# Walker's Whiskey Kilmarnock



## Linda B. (Feb 4, 2004)

Trying to determine the age of a green 10 3/8" tall bottle embossed on the bottom WALKER'S KILMARNOCK WHISKEY 1873. Appears to have a tooled, double rounded collar. There are seams on two sides that come from the bottom of the bottle up to about 1/2 way on the square shoulders. Then there is a seam on 2 sides of the top that go down just to the top of the square shoulders.  The seams have me puzzled!
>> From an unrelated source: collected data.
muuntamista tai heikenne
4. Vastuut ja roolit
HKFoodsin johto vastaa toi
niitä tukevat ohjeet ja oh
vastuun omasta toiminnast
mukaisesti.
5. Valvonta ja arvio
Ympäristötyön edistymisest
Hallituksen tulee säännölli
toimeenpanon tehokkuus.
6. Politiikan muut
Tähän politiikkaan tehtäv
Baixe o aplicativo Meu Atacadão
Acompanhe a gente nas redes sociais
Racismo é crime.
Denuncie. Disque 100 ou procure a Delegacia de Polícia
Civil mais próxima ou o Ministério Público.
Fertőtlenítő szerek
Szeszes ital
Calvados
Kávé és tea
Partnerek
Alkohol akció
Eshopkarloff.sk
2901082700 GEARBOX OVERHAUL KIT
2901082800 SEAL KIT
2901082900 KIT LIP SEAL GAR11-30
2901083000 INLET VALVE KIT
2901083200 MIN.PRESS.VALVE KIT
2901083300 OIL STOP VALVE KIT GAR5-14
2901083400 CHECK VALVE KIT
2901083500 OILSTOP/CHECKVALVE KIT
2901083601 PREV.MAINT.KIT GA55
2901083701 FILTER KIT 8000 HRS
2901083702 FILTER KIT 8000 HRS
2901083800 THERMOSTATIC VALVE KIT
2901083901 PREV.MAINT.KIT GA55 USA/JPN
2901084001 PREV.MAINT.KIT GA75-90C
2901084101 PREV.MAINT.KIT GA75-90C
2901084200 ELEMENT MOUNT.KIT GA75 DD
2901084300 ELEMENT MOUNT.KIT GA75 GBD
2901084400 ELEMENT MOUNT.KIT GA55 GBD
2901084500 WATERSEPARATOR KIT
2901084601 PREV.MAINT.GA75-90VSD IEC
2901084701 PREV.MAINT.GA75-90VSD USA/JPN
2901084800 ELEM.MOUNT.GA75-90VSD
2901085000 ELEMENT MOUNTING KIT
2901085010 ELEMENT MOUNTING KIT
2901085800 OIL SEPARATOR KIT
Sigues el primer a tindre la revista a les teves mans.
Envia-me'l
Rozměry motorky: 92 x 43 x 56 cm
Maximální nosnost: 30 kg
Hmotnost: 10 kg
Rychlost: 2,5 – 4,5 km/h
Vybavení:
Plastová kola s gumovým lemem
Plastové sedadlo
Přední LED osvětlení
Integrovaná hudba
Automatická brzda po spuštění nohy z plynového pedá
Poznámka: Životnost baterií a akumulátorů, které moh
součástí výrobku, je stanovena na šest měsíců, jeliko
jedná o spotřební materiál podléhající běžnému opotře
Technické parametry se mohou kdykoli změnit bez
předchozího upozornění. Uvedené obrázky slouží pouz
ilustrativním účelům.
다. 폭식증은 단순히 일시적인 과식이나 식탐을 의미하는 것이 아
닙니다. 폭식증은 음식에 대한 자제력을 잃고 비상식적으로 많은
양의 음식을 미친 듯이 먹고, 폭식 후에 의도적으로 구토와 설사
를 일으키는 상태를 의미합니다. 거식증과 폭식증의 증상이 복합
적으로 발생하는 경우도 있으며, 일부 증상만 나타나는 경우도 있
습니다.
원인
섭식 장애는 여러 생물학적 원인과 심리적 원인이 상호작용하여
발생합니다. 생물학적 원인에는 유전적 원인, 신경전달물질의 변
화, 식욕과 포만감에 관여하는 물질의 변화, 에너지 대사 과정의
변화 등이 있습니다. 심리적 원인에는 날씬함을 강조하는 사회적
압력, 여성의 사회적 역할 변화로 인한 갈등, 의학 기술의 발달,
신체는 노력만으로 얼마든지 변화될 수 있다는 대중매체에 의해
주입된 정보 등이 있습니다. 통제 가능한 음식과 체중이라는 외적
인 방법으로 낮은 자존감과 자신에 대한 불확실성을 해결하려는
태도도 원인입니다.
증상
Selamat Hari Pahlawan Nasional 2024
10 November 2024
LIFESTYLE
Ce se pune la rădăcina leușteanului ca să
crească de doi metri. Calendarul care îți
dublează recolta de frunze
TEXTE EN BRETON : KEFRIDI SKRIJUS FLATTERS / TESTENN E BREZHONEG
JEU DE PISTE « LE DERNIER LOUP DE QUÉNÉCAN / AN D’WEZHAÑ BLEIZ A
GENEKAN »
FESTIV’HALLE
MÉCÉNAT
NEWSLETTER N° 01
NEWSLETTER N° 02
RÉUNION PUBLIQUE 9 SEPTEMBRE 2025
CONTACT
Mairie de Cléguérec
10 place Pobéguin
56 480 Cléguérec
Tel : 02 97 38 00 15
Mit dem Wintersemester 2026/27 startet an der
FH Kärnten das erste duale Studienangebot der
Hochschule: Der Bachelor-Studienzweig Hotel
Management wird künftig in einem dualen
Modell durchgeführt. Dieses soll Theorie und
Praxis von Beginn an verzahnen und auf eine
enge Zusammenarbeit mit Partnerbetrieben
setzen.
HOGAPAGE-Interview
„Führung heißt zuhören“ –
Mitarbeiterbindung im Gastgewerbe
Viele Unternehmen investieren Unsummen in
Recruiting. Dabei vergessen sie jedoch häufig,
Thanks in advance for all the help out there. 










 Pictures and threads combined - Admin


----------



## IRISH (Feb 4, 2004)

*RE: Walker's 2nd Picture*

Hi Linda B,
 Your bottle was probably made in an Owens (sp?) patent bottle machine.   A lot of the crown seal bottles here from about 1910 to the 1920s have those sort of seams.
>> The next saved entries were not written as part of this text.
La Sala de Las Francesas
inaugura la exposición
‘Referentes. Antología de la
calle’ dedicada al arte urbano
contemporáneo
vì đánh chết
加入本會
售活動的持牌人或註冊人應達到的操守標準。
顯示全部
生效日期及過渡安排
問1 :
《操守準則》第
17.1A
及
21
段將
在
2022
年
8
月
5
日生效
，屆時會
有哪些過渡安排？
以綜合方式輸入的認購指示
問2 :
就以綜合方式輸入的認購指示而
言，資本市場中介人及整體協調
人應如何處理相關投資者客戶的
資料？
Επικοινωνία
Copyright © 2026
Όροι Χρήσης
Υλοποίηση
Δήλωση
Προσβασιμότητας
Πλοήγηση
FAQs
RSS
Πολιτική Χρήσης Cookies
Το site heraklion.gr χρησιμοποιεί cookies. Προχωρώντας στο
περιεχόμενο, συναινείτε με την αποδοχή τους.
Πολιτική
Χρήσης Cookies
 Also could everyone with a few photos to post please put them into the one thred ie reply to your first post with your second photo,   this keeps your photos together when new threds start etc. and is easer for anyone looking at the thred later on [] .
 Thanks all [] .


----------



## bne74honda (Feb 19, 2004)

Linda,

 I will trade you anything you like for that bottle....call me crazy but I have become a junkie for these Kilmarnock whiskeys. I just posted a note in the Trade section here a few minutes ago. I have a wide selection of items I will trade....is there something you may be looking for? I do not have a web site set up yet to display my wares but can send you photos of things that you specify that I may have.

 Please let me know if you're interested.

 BNE


----------